Another example of just how fragile Netflix's market position can be. Technically, Netflix licenses movies produced by Sony Pictures from Liberty Media/Starz, because Starz's deal with Sony includes the streaming rights.

This has become an issue because Starz's content deal with Sony only covers a specified number of subscribers. With Netflix's growth, Starz now exceeds this subscriber cap, so they have pulled the plug on Sony Pictures' movies.

http://latimesblogs.latimes.com/ente...-netflix-.html

Netflix gets the rights to Sony movies not from the studio but from Starz, the pay television channel that is owned by Liberty Media. As part of its deal to carry Sony's products on its network, Starz also has streaming rights and signed a distribution contract for those rights with Netflix.

However, the contract Starz has with Sony has a subscriber cap with regard to Netflix. The home entertainment company now has more than 23.5 million subscribers, which exceeds the cap. Starz pulled the movies from Netflix so it wasn't in jeopardy of violating its deal with Sony.
Everybody involved anticipates that this is a temporary stoppage that will be resolved shortly, but it illustrates that anyone subscribing to Netflix cannot count on particular movies or TV series to always be available. Thousands of titles under the control of a particular studio can be pulled off of Netflix's streaming service in an instant, as just happened with the Sony Pictures content.

As Netflix's subscriber counts have risen, their content costs have increased even faster, as the more recent content deals now have Netflix paying upwards of 10X more than what they paid less than two years ago.

What happens if the content costs continue to escalate exponentially? Will consumers stay with Netflix if the $8/month rate goes up, or if large swaths of movies get pulled?

And with Amazon pushing their own streaming service, what if they decide to negotiate exclusive rights to a major studios' movies? That would potentially leave these streaming services in a similar situation that you have right now with HBO, Showtime, and Starz each carving out exclusive access to specific studios' releases.

No one channel has rights to all movies from all studios, or even most. That's the challenge that awaits Netflix, as new streaming competition from Amazon (and potentially from Google and Microsoft) could look to exclusivity as a quick way of locking up market share while damaging Netflix's product in the process.

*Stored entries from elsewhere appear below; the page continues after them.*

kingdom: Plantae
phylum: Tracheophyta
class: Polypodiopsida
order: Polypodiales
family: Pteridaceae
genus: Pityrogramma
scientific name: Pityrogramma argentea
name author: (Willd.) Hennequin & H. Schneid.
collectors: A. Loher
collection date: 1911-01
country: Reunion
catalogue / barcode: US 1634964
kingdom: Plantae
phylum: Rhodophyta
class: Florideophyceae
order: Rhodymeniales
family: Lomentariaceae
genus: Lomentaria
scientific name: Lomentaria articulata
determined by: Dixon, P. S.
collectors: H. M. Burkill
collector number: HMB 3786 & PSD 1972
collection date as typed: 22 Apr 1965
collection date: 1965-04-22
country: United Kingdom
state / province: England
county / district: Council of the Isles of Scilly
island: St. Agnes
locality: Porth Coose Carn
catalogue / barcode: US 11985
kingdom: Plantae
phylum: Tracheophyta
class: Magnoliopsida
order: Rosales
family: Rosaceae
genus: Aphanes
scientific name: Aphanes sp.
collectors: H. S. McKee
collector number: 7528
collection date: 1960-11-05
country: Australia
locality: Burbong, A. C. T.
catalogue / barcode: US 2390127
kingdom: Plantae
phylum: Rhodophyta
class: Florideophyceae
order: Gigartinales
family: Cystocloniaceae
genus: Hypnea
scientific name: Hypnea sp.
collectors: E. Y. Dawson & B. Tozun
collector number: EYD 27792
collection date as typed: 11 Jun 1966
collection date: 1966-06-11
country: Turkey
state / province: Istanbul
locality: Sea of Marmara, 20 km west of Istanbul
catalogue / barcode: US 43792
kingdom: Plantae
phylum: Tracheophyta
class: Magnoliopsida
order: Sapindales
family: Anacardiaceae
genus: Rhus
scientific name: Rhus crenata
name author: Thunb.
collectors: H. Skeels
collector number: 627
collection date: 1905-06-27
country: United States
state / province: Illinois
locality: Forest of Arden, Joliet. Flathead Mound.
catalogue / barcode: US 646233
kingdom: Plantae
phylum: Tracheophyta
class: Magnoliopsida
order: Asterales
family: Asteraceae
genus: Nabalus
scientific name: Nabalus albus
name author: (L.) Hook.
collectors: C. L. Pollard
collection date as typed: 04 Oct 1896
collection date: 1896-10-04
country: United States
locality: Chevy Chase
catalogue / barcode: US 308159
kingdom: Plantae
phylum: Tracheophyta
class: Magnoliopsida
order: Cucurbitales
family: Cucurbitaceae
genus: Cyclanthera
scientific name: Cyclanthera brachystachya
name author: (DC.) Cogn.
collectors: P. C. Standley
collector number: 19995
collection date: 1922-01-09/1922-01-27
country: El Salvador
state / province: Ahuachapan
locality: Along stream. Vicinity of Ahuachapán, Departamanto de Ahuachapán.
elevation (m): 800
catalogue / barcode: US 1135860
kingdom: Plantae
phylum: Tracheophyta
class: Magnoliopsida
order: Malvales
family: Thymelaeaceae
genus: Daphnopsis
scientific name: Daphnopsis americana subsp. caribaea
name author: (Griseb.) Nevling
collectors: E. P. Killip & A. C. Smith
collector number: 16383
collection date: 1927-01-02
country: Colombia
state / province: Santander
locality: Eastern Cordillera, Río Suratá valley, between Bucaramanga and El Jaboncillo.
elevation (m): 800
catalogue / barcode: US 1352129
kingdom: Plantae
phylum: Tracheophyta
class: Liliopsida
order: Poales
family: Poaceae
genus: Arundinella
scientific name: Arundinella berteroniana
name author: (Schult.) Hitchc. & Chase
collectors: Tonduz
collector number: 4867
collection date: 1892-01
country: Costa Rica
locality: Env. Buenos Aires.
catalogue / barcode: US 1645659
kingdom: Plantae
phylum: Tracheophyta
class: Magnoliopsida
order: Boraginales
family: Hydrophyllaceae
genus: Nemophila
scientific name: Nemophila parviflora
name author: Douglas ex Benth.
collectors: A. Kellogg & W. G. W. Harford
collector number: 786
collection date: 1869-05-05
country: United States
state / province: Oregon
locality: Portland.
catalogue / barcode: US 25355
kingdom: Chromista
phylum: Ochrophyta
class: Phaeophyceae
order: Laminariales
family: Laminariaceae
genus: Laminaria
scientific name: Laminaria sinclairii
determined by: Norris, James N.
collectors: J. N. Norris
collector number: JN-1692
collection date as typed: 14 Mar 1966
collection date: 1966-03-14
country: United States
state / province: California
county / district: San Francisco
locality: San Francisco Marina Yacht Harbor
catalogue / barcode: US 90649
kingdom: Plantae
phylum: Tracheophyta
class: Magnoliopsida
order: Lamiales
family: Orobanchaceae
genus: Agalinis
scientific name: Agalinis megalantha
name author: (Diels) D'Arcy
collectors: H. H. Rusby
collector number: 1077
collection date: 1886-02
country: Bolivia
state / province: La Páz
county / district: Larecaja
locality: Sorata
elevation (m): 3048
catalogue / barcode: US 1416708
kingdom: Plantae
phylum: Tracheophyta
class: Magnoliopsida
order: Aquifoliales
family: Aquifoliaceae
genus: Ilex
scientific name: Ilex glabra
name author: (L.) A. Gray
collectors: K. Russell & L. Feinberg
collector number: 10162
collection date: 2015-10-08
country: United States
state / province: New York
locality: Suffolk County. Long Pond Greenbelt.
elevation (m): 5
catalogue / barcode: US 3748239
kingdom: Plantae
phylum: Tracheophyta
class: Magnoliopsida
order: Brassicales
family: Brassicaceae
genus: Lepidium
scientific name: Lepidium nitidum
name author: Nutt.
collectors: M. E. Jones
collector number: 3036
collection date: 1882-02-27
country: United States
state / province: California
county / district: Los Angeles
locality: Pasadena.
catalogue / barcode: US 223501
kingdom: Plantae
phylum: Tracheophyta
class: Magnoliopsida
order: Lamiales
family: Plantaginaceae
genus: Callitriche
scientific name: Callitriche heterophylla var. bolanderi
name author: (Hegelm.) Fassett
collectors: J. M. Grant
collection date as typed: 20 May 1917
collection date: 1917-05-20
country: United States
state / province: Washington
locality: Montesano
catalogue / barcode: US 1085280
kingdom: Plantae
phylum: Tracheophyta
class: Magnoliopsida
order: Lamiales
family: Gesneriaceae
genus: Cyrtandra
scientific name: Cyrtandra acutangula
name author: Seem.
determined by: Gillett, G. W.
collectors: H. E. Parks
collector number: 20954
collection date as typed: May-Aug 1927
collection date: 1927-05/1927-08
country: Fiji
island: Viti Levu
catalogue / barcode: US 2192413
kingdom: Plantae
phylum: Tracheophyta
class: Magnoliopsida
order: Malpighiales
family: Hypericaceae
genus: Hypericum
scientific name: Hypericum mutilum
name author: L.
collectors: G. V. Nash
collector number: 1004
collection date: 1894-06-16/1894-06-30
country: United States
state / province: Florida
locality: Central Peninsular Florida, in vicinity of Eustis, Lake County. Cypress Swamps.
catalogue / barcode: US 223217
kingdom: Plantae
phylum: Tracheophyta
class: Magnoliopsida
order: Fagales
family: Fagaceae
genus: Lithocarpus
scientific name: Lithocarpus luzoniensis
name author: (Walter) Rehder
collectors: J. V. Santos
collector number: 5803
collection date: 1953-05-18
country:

Even if Netflix continues to pull big numbers, consumers might face an increasingly balkanized market. This scenario would force them to choose between subscribing to one service, knowing that large libraries of content might be unavailable, or subscribing to all of them and negating some of the cost savings from "cord cutting."

Things are going to get very interesting as Netflix's dirt cheap content deals (negotiating when their subscriber counts were much lower) continue to get renewed at much higher rates.